# TASK INSTRUCTIONS:
Whenever a line in the listing contains "basket", copy that line.

# DATA SUPPLIED:
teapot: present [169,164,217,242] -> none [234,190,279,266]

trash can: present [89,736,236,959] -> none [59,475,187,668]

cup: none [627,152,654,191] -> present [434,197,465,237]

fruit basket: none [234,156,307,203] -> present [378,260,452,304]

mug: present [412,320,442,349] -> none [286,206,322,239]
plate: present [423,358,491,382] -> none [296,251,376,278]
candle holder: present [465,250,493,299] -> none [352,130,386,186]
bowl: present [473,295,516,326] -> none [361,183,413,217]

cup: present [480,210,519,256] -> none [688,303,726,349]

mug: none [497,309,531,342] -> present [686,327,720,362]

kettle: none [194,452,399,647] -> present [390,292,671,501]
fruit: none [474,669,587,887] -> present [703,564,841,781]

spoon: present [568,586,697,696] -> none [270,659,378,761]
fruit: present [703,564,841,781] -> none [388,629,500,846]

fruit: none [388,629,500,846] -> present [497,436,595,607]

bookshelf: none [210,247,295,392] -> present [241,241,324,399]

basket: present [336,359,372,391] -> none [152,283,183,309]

# TASK SOLUTION:
fruit basket: none [234,156,307,203] -> present [378,260,452,304]
basket: present [336,359,372,391] -> none [152,283,183,309]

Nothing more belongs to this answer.